I disagree with the plaintiff's assertion that the "preponderance of the evidence" standard applies in fraud nondischargeability cases. In re Mascolo, 505 F.2d 274 (1st Cir. 1974) cited by the plaintiff does not support the application of the preponderance of the evidence standard to § 523(a)(2)(A) proceedings. In Mascolo, the Court of Appeals upheld the revocation of a debtor's discharge under § 14 of the former Bankruptcy Act for committing a false oath in his bankruptcy schedules. The Court of Appeals rejected the debtor's argument that the creditor had to prove the higher standard of criminal perjury, and instead ruled that the creditor must prove by a preponderance of the evidence that the debtor committed a material and intentional untruth. Noting that once it appeared that the oath was false, the debtor was required to come forward with evidence that he did not commit a false oath. Id. at 276.

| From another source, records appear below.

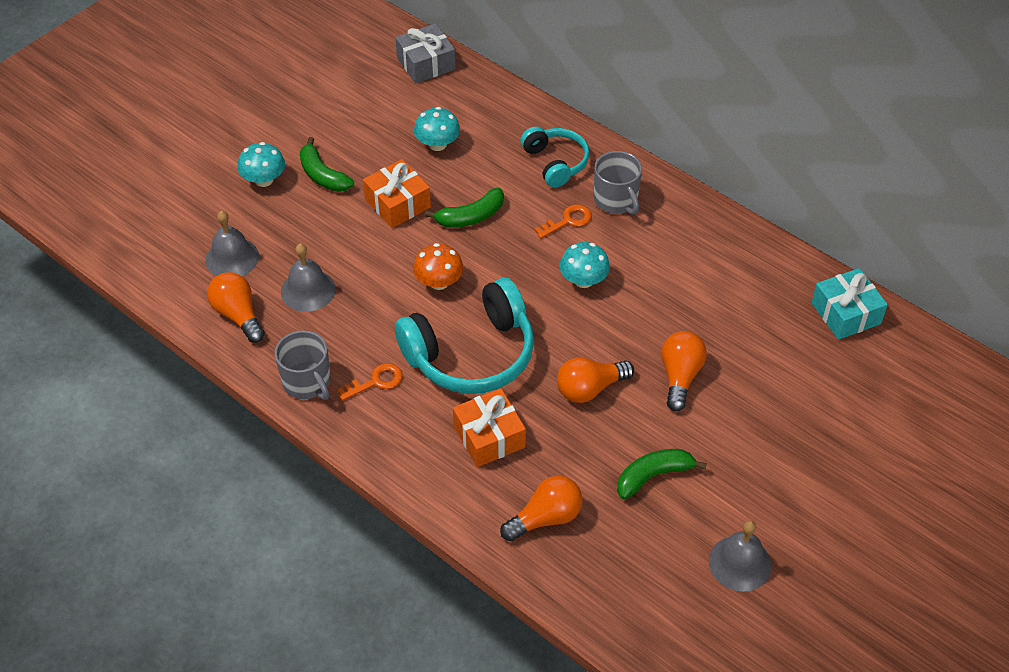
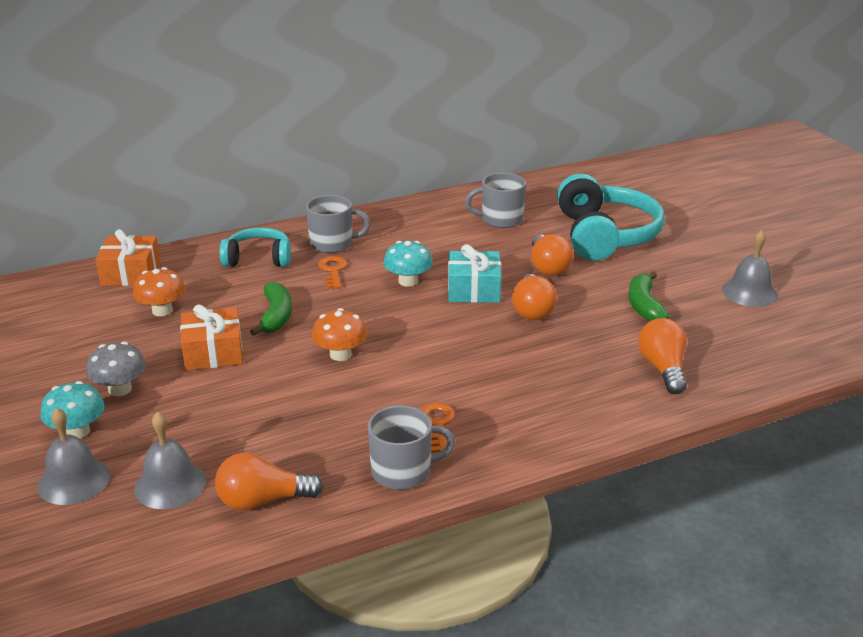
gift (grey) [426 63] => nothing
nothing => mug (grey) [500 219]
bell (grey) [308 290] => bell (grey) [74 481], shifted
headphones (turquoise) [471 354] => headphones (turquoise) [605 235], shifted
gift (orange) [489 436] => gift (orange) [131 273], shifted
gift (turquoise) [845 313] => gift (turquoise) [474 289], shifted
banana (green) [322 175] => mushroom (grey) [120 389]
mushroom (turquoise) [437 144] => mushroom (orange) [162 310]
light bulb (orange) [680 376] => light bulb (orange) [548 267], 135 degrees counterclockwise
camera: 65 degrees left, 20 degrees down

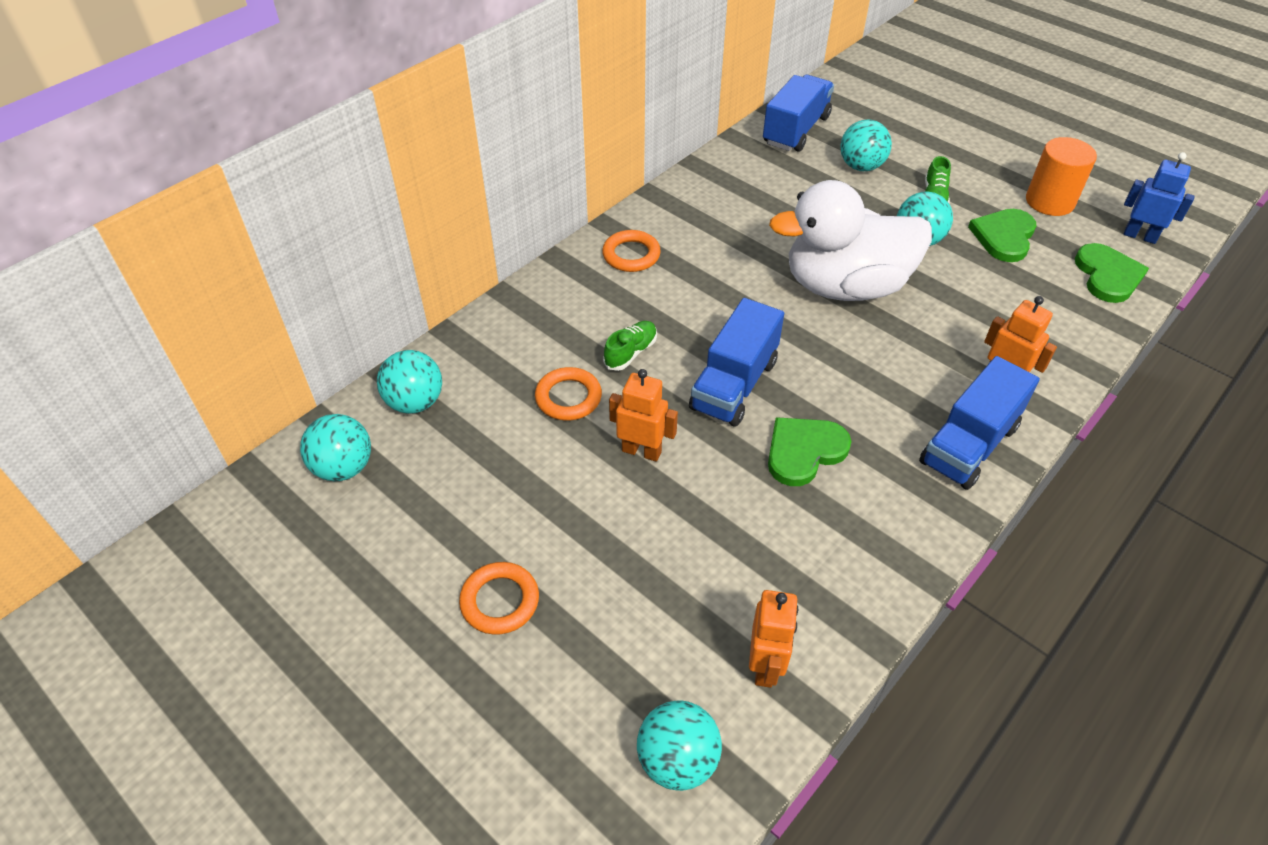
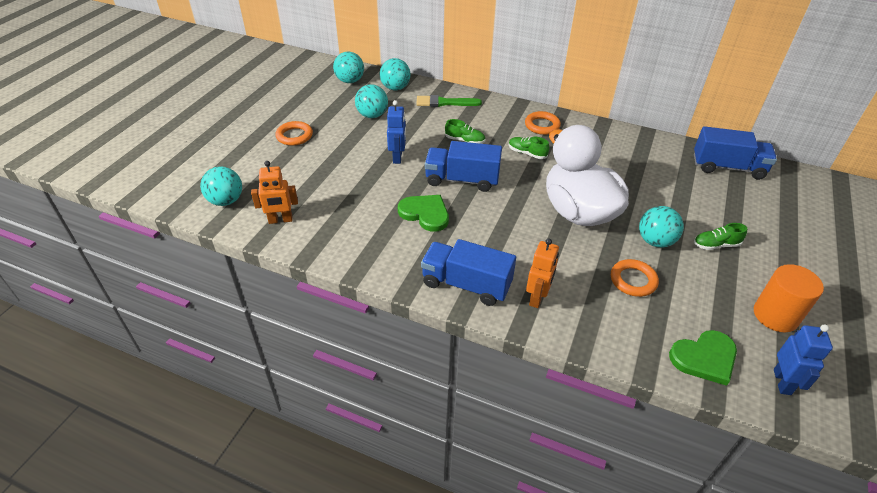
heart (green) [1004 237] => nothing
nothing => brush (green) [444 103]
nothing => shoe (green) [527 153]
ring (orange) [568 397] => ring (orange) [633 280], shifted
ball (turquoise) [861 166] => ball (turquoise) [372 115], shifted
robot (orange) [641 451] => robot (blue) [398 157]
camera: 70 degrees right, 5 degrees down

Historically, the degree of proof required in false oath discharge cases has been by a preponderance of the evidence. "The creditor need only show that the debtor committed the act." L. King, 4 Collier On Bankruptcy, § 727.03, 727-43 (15th ed. Supp. 1984). Because the Mascolo case dealt with false oaths in papers filed with the court, it has no bearing on the degree of proof required in § 523(a)(2)(A) nondischargeability proceedings wherein a creditor alleges the debt was incurred by the debtor's actual fraud.
When ruling on a motion for summary judgment, it is not the function of the court to resolve factual disputes. The moving party has the burden of establishing that there are no issues of material fact and that he is entitled to judgment as a matter of law. In re Inforex, Inc., 26 B.R. 515 (Bankr.D.Mass. 1983). All inferences to be drawn from underlying facts must be viewed in the light most favorable to the party opposing the motion for summary judgment.

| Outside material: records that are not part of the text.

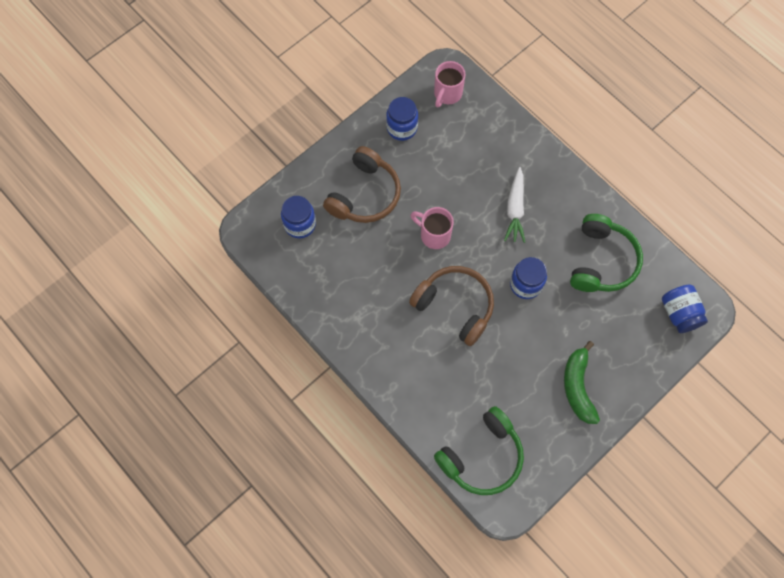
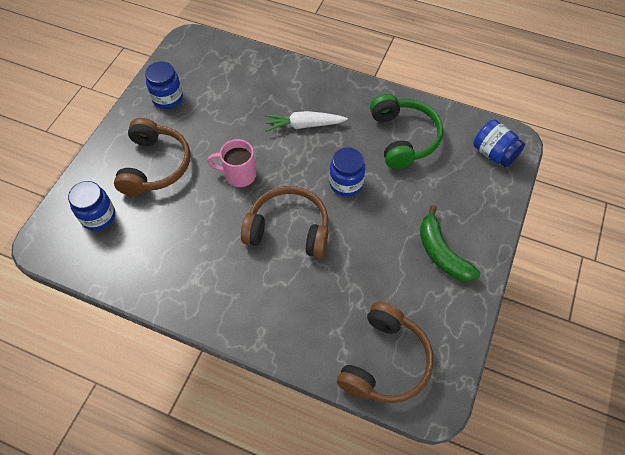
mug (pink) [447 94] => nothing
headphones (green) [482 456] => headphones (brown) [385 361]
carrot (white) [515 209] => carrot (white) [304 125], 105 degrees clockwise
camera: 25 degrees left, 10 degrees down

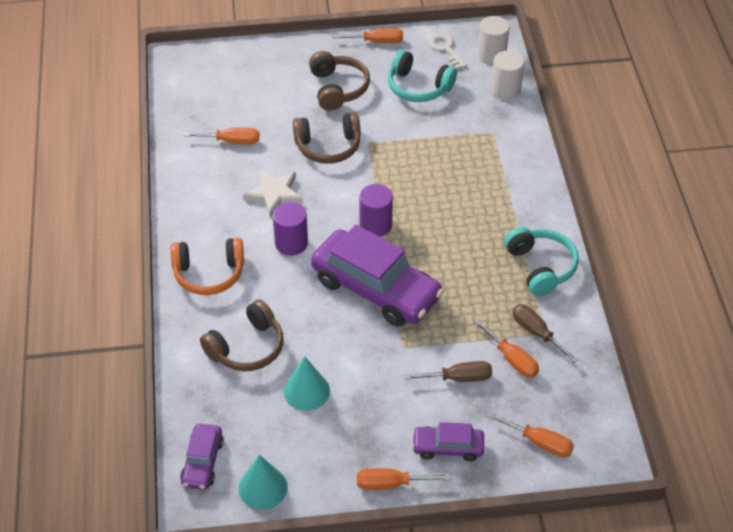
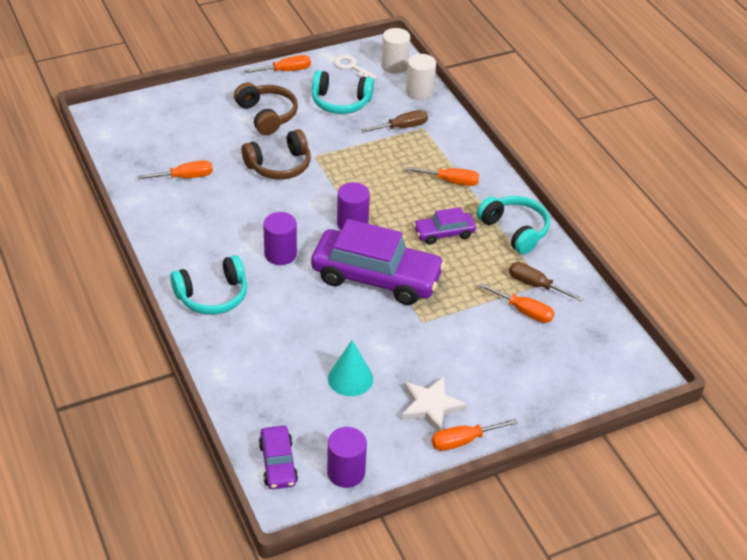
headphones (brown) [247 347] => nothing
star (white) [274 194] => star (white) [430 406], shifted
screwdriver (brown) [458 378] => screwdriver (brown) [402 127], shifted
car (purple) [448 447] => car (purple) [444 233], shifted
screwdriver (orange) [539 442] => screwdriver (orange) [451 181], shifted
cone (turquoise) [263 487] => cylinder (purple) [346 472]
headphones (orange) [209 274] => headphones (turquoise) [212 296]
camera: 20 degrees left, 5 degrees down

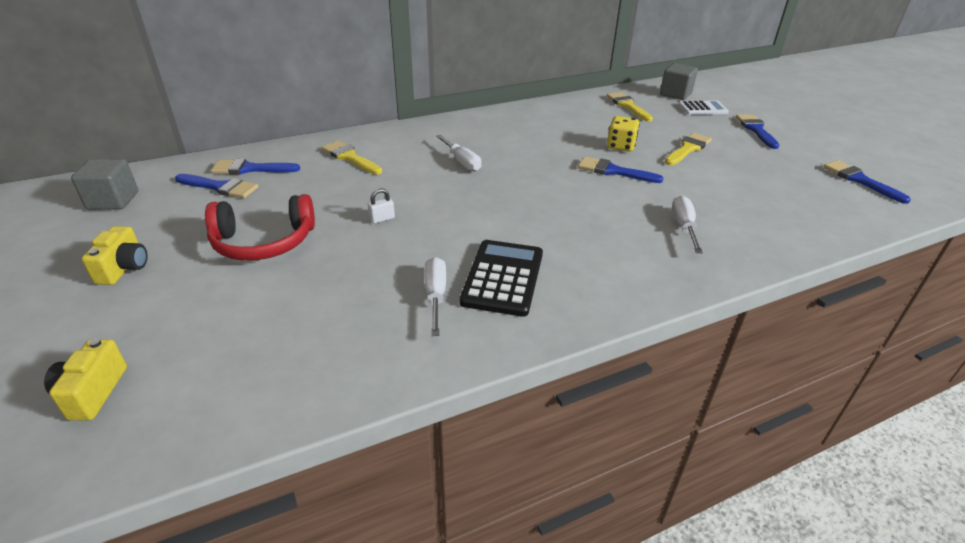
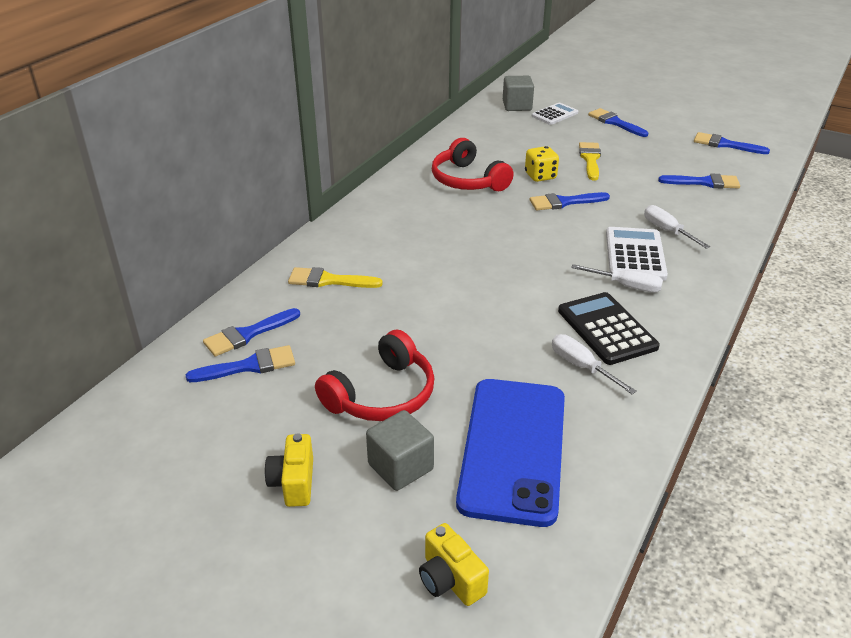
padlock (white) [382 219] => nothing
brush (yellow) [628 106] => nothing
nothing => headphones (red) [467 180]
nothing => phone (blue) [513 449]
nothing => calculator (white) [634 255]
nothing => brush (blue) [704 182]
cube (grey) [113 200] => cube (grey) [400 467], shifted
screwdriver (white) [461 161] => screwdriver (white) [626 286], shifted
camera (yellow) [124 268] => camera (yellow) [293 482], 150 degrees counterclockwise
camera: 35 degrees left, 0 degrees up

In the present case, although the action in state court against the debtor was premised on fraud and misrepresentation of the same type as § 523(a)(2)(A), the judge charged the jury that for the plaintiff to prevail on his claims against D'Annolfo, the plaintiff had to establish fraud by a "fair preponderance of the credible evidence." Although it is clear from the jury's Answer to special questions that it specifically found that D'Annolfo made fraudulent misrepresentations to Henderson for the purpose of inducing him to purchase the nursing home, that Henderson purchased the home on reliance on such false representations, and that Henderson sustained damages of $85,000, this Court must assume that the finding was based on the lower standard of proof which was given in the Court's instructions. In denying D'Annolfo's Motion for Directed Verdict, which was upheld on appeal, the trial court ruled that the evidence viewed in a light most favorable to D'Annolfo justified a verdict against him. There was no finding by the trial court or by the appeals court that the plaintiff proved fraud by clear and convincing evidence, which he must do to sustain his claim of nondischargeability in this Court. Because the Court is unable to find that there is clear and convincing evidence that the debtor committed actual fraud or made false representations in the sale of the nursing home to the plaintiff, the Motion for Summary Judgment on the Plaintiff's Complaint for Nondischargeability is denied.